Moreover, a cloud platform does not require the need to create and allocate new IT infrastructure or virtual servers for analytics. As a result, the technical aspects of big data processing are nothing to worry about, and creating insights becomes the main focus.
- Better contingency plan
In cases of cyberattacks, power outages, or equipment failure, establishing a data center with duplicate storage, servers, networking equipment, and other infrastructure as an alternative is time-consuming, difficult, and expensive.
In addition, systems will take ages to back up and restore fully. Having the data stored in a distributed cloud infrastructure will allow an organization to recover from adversities much faster, ensuring continued access to information and insights.
How data centers are innovating
A cloud data center is purely remote and functioning online. When your data is stored on cloud-based servers, it automatically gets fragmented and reproduced across various locations. This results to a better and more secure storage. Those data centers that exceed 5,000 servers and 10,000 square feet in size are defined by IDC as “hyperscale”.
Commenting about these hyperfacilities, John Dinsdale, a chief analyst and research director at Synergy Research Group, said, “There were more new hyperscale data centers opened … with activity being driven in particular by continued strong growth in cloud services and social networking.”

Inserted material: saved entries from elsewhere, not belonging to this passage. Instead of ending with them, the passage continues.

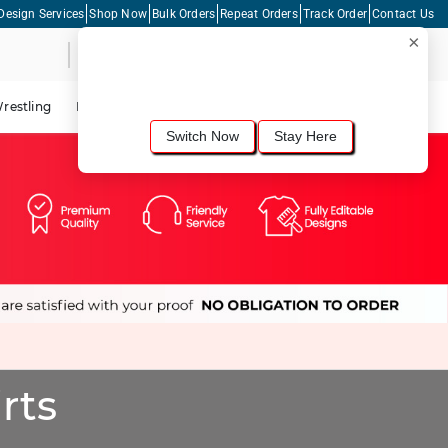
Design Services
Shop Now
Bulk Orders
Repeat Orders
Track Order
Contact Us
×
Live Chat
Shopping Cart
For the best shopping experience, we
recommend browsing our
United States
site.
Would you like to switch now?
restling
Lacrosse
Dance
Cycling
Tennis
Pickleball
Switch Now
Stay Here
rts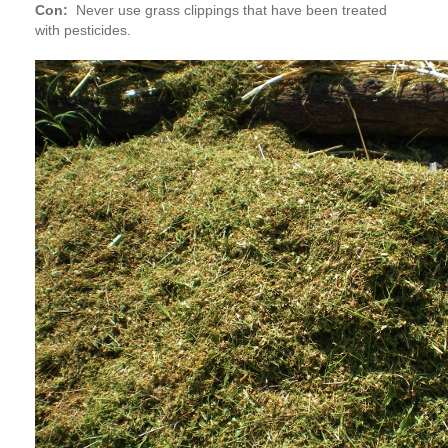
Con:
Never use grass clippings that have been treated
with pesticides.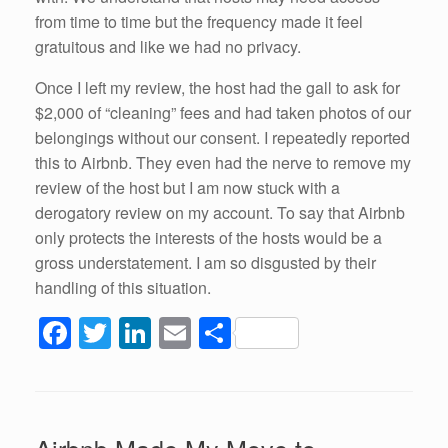
from time to time but the frequency made it feel
gratuitous and like we had no privacy.
Once I left my review, the host had the gall to ask for
$2,000 of “cleaning” fees and had taken photos of our
belongings without our consent. I repeatedly reported
this to Airbnb. They even had the nerve to remove my
review of the host but I am now stuck with a
derogatory review on my account. To say that Airbnb
only protects the interests of the hosts would be a
gross understatement. I am so disgusted by their
handling of this situation.
F
T
Li
E
S
a
wi
n
m
h
c
tt
k
ail
ar
e
er
e
e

On the other hand, the sources of big data include the cloud, the Internet of Things (IoT), and the web itself. As the processing of these data calls for accuracy, low latency, speed, and security, data centers have now come closer to the edge, or the source of the data.
Edge data centers are smaller facilities located in near proximity to end-users to allow cloud computing resources and cached content to be delivered in real-time. Typically connected to a centralized data center or multiple data centers, edge computing allows organizations to reduce latency and improve the customer experience by processing data and services at close range.
Additionally, end-users and interconnected devices have increased the demand of accessing applications, services, and data within data centers anytime and anywhere. By establishing edge data centers, high-performance, cost-effectiveness, and reduced latency are carried out.
Today’s distributed cloud is comprised of more than 10,000 data centers scattered across the globe. In the next five years, tens of thousands of additional scaled-down data centers are expected to emerge at the edge of the network.
Now, a new generation of cloud-native applications are already on the table. It covers different categories such as entertainment, retail, manufacturing, and automotive. In many cases, these applications will rely more on full-scale cloud operations, expecting instantaneous services.
Traditional centralized cloud architectures will not meet the Quality of Service (QoS) expectations for cloud-native applications that require a more dynamic and distributed cloud model. As a result, cloud resources involving compute and storage must move closer to the edge of the network.
This shift to a distributed edge cloud model will result in more or less three times as many data centers at the network edge. Hence, it will require the entire cloud ecosystem to embrace the role of network convergence and connectivity.
From a local perspective, an Analysys Mason research highlights that MENA operators could do more to capitalize on established relationships with third-party public cloud service providers to deliver end-to-end solutions. They could combine the public cloud, their internal proprietary cloud, and their network management capabilities to offer integrated and differentiated propositions.
What is more, operators can also improve their attractiveness to global cloud players that are looking to establish a local point-of-presence (PoP). In compliance with regulations, those that have invested in building data centers such as Zain, Orange Egypt, Ooredoo, and Huawei, and expanding connectivity infrastructure can even become national or regional cloud brokers or aggregators.